#13537 closed (duplicate)
changing password in admin with TEMPLATE_STRING_IF_INVALID is broken.
Reported by: | Owned by: | nobody | |
---|---|---|---|
Component: | contrib.admin | Version: | dev |
Severity: | Keywords: | admin password, TEMPLATE_STRING_IF_INVALID | |
Cc: | Triage Stage: | Unreviewed | |
Has patch: | yes | Needs documentation: | no |
Needs tests: | no | Patch needs improvement: | yes |
Easy pickings: | no | UI/UX: | no |
Description
Running django 1.2 rc 1 SVN-13260 in my settings I have
TEMPLATE_STRING_IF_INVALID = '!invalid var!'
When I try to change the User password (change password form)
I got an exception
You called this URL via POST, but the URL doesn't end in a slash and you have APPEND_SLASH set.
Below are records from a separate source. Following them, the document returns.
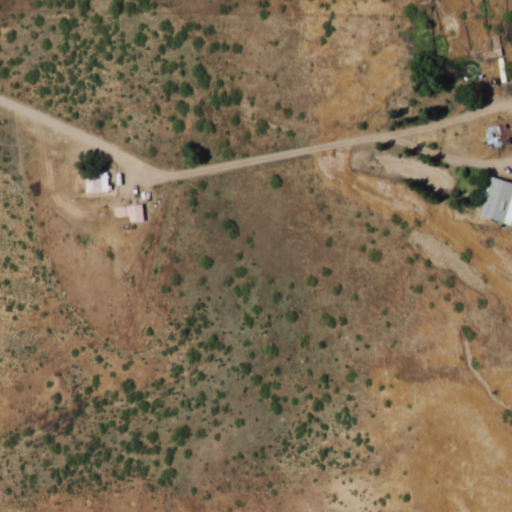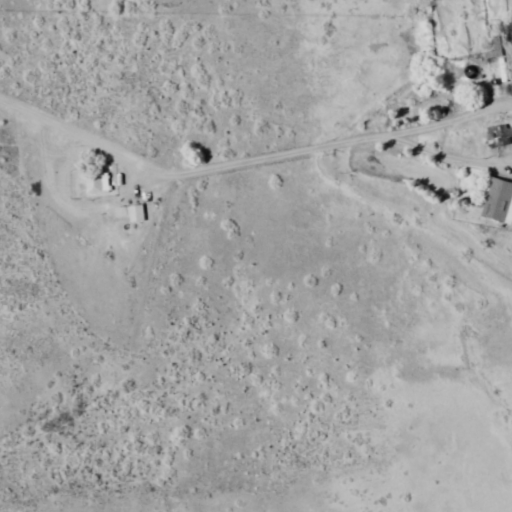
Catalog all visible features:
building: (498, 130)
road: (346, 135)
building: (95, 177)
building: (95, 177)
building: (497, 194)
building: (498, 197)
building: (129, 206)
building: (129, 207)
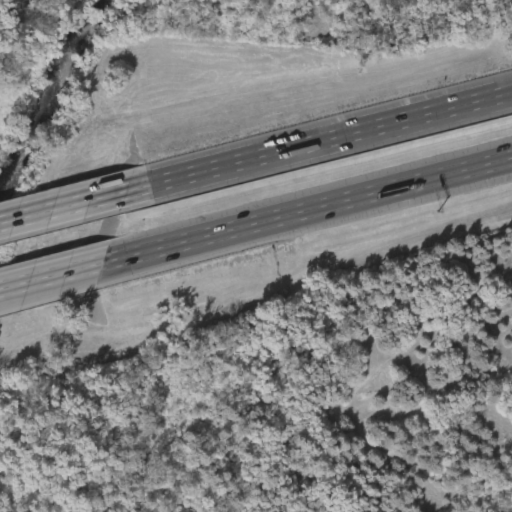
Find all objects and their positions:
road: (312, 141)
road: (321, 205)
road: (57, 207)
road: (0, 221)
road: (0, 221)
road: (76, 268)
road: (10, 284)
road: (10, 285)
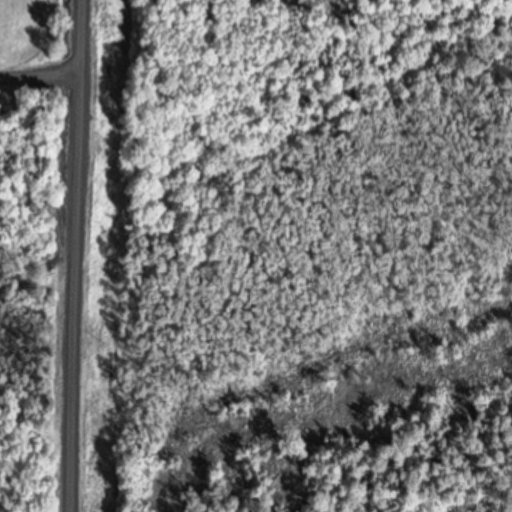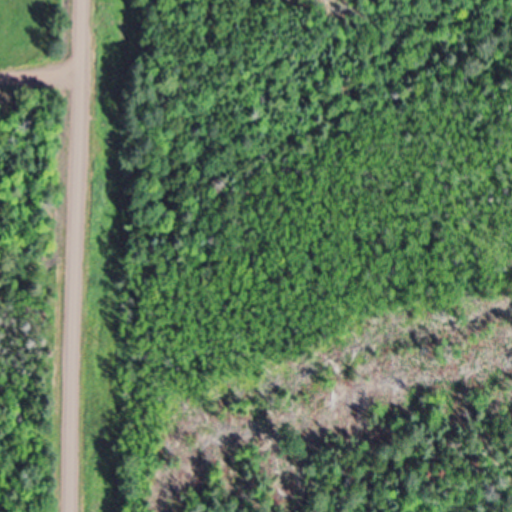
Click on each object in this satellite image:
road: (76, 256)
Django can't redirect to the slash URL while maintaining POST data. Change your form to point to xxx.com:7777/admin/auth/user/2/password/!Invalid Var!/ (note the trailing slash), or set APPEND_SLASH=False in your Django settings.
It seems that the file :
django/contrib/admin/templates/admin/auth/user/change_password.html is causing this error.
A quick fix will be:
Line 19:
<form action="{% if form_url %}{{ form_url }}{% endif %}" method="post" id="{{ opts.module_name }}_form">{% csrf_token %}{% block form_top %}{% endblock %}
Iinstead of:
<form action="{{ form_url }}" method="post" id="{{ opts.module_name }}_form">{% csrf_token %}{% block form_top %}{% endblock %}
Change History (4)
comment:1 by , 14 years ago
Resolution: | → wontfix |
---|---|
Status: | new → closed |
comment:2 by , 14 years ago
Patch needs improvement: | set |
---|---|
Resolution: | wontfix |
Status: | closed → reopened |
The TEMPLATE_STRING_IF_INVALID is not turned by default I am using for debug purposes.
if DEBUG: TEMPLATE_STRING_IF_INVALID = '!Invalid Var!'
I understand that this WILL not fix the ISSUE it is just to locate where the issue is.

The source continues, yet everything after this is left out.